**Task:** Look through the data below and extract, unchanged, the lines from the one that contains "02269082 | LIPIDIL" to the one that contains "02241602 | LIPIDIL", both included.

Saved data entries

[Start of section]

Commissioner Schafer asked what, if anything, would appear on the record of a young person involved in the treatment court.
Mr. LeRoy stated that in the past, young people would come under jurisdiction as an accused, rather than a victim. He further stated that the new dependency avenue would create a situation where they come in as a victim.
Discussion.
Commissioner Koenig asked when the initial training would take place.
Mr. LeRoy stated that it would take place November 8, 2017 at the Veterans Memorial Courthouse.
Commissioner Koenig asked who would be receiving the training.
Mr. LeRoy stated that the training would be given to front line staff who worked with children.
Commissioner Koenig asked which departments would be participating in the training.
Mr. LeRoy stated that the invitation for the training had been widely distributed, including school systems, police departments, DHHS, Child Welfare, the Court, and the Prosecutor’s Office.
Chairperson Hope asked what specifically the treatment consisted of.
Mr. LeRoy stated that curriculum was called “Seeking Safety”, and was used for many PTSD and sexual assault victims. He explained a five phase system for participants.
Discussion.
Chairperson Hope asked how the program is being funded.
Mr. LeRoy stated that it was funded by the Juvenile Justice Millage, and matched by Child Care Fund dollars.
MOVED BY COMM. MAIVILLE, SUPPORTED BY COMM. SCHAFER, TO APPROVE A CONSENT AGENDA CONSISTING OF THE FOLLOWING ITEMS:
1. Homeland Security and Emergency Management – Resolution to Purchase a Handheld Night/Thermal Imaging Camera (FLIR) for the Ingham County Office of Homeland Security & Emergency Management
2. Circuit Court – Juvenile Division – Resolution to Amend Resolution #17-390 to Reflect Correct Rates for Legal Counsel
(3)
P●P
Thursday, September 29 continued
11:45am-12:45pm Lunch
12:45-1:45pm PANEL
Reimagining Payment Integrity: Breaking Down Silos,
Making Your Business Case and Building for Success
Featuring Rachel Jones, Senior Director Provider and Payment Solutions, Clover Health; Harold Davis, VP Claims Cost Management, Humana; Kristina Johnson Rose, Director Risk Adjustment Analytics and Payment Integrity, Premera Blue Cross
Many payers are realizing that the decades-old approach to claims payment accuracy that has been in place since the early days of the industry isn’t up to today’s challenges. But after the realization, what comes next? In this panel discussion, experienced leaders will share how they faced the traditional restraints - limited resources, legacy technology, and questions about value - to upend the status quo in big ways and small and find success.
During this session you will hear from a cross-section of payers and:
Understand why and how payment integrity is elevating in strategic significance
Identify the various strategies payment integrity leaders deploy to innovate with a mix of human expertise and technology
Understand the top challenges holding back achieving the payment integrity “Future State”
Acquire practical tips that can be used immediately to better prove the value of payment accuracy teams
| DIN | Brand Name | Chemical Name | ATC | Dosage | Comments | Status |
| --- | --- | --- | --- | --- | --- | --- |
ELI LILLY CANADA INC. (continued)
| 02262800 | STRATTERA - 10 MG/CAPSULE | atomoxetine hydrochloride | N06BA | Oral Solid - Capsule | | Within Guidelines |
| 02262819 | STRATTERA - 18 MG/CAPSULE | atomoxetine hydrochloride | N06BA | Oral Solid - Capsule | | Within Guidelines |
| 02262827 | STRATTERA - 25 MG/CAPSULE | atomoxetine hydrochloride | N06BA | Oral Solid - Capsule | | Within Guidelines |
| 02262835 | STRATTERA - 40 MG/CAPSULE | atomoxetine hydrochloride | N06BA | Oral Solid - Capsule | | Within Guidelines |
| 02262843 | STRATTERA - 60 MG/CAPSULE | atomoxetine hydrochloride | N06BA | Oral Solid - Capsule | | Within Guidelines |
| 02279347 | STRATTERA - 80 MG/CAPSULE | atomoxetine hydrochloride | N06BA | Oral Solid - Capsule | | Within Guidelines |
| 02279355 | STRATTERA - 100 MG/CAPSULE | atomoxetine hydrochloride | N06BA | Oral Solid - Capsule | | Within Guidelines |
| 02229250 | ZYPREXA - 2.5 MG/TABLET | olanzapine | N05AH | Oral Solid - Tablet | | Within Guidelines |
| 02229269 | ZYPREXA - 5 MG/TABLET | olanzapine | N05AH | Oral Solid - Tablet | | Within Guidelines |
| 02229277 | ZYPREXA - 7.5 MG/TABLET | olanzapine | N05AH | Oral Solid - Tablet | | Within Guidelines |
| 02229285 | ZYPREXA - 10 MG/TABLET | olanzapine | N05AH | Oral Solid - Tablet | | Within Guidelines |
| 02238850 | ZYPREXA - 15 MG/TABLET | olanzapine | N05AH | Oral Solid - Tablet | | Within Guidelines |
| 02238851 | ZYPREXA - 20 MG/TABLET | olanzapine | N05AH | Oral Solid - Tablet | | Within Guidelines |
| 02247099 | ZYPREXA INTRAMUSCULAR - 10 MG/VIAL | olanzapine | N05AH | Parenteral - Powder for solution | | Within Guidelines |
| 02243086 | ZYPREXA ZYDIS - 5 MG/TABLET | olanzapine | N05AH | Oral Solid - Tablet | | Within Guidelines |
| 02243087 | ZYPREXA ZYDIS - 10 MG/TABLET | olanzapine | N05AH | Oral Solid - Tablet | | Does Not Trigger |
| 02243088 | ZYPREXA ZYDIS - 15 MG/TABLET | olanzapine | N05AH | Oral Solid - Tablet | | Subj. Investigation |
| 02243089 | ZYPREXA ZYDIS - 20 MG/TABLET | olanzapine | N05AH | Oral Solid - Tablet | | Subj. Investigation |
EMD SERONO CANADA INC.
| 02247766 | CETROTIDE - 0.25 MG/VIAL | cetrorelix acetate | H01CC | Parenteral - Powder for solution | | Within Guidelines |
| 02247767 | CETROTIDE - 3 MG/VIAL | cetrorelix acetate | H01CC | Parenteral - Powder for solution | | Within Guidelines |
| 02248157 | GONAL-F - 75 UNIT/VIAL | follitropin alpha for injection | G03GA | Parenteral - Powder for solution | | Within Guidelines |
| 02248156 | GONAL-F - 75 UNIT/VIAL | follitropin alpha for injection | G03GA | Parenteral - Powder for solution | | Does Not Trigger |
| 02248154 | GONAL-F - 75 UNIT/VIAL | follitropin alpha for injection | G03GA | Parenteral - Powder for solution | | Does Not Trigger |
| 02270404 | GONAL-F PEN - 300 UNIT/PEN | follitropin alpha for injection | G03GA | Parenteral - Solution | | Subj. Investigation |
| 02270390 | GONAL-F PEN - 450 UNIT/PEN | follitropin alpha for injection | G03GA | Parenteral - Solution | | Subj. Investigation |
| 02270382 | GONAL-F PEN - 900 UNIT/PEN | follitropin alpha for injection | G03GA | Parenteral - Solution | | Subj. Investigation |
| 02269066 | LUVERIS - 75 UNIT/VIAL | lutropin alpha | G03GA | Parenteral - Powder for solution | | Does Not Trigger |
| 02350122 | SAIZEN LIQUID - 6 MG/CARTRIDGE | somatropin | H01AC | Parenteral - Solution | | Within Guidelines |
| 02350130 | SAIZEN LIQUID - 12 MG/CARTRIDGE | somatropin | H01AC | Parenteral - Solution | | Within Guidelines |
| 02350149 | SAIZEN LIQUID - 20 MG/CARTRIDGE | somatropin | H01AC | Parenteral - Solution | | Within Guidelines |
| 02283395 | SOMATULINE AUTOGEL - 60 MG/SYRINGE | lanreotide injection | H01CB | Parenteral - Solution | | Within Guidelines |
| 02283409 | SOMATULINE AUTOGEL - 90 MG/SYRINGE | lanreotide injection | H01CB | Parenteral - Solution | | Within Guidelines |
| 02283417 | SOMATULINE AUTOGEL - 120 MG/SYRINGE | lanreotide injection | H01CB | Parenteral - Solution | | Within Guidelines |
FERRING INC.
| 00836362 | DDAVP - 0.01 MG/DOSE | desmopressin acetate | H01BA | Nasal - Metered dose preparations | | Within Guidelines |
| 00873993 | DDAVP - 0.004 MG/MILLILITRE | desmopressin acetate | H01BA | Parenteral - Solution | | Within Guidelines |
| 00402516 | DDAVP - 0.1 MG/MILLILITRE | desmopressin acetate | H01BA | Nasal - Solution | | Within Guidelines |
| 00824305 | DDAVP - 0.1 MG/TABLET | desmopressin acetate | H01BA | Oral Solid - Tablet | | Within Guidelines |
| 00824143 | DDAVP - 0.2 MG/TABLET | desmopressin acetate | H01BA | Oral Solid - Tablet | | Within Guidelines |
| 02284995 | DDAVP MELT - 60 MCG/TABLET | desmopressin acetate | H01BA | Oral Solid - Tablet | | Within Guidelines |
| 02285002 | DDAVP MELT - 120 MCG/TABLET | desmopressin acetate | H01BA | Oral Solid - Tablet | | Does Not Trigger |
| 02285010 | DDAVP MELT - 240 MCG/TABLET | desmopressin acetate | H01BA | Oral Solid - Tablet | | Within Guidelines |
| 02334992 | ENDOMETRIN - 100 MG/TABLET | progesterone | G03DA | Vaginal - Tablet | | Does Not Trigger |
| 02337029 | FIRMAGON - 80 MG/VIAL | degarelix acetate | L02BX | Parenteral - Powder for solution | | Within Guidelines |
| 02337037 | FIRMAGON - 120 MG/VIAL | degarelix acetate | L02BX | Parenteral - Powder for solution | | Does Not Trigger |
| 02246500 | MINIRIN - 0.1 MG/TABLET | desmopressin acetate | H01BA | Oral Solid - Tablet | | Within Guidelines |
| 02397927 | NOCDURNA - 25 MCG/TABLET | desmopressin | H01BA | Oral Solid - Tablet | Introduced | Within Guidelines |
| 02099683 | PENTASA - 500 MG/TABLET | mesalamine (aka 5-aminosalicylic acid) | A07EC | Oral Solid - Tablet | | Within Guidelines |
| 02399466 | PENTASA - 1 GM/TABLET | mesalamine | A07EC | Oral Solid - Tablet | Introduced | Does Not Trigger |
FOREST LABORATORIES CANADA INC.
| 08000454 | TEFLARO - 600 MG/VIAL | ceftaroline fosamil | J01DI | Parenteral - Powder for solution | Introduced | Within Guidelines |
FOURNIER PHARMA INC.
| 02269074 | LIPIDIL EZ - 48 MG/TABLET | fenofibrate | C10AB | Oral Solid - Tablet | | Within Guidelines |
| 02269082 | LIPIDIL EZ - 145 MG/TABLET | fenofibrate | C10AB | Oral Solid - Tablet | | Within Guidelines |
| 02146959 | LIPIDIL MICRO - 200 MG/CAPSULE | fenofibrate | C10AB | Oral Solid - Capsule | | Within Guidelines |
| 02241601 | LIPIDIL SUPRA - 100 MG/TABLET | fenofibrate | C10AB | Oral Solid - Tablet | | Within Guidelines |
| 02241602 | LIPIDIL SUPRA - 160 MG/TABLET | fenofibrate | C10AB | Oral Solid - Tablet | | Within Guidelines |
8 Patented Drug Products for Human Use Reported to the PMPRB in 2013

[End of section]

**Exercise response:**
| 02269082 | LIPIDIL EZ - 145 MG/TABLET | fenofibrate | C10AB | Oral Solid - Tablet | | Within Guidelines |
| 02146959 | LIPIDIL MICRO - 200 MG/CAPSULE | fenofibrate | C10AB | Oral Solid - Capsule | | Within Guidelines |
| 02241601 | LIPIDIL SUPRA - 100 MG/TABLET | fenofibrate | C10AB | Oral Solid - Tablet | | Within Guidelines |
| 02241602 | LIPIDIL SUPRA - 160 MG/TABLET | fenofibrate | C10AB | Oral Solid - Tablet | | Within Guidelines |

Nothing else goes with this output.